MATERIAL FOR THIS TASK Block Start

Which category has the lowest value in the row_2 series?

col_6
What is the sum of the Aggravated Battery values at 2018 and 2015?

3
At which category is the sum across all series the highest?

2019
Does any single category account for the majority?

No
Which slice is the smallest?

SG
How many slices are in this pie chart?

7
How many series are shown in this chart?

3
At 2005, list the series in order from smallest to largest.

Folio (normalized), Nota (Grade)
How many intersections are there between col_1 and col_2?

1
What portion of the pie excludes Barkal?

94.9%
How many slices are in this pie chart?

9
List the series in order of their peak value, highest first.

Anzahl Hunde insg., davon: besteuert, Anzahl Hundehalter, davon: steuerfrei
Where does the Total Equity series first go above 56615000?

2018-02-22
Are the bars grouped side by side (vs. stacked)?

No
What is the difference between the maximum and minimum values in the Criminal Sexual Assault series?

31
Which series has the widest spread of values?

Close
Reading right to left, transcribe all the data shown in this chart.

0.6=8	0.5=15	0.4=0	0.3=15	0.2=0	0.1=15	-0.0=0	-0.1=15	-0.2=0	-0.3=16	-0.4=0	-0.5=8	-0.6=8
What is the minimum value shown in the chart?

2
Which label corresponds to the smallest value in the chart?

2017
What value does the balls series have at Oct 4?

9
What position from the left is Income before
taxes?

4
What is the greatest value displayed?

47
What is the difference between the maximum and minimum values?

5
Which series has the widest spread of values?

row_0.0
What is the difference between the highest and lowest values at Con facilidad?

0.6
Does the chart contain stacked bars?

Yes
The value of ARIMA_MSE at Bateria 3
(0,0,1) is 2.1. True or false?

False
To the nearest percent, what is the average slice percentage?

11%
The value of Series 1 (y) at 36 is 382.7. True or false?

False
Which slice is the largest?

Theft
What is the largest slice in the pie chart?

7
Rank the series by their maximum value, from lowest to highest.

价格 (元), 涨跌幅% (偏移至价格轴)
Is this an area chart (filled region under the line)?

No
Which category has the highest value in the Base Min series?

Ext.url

MATERIAL FOR THIS TASK Block End

• _WRITTEN TASK_
Count the lines in the rows above that contain the word "largest". Reply with the number only.

• _SOLVED PROBLEM_
3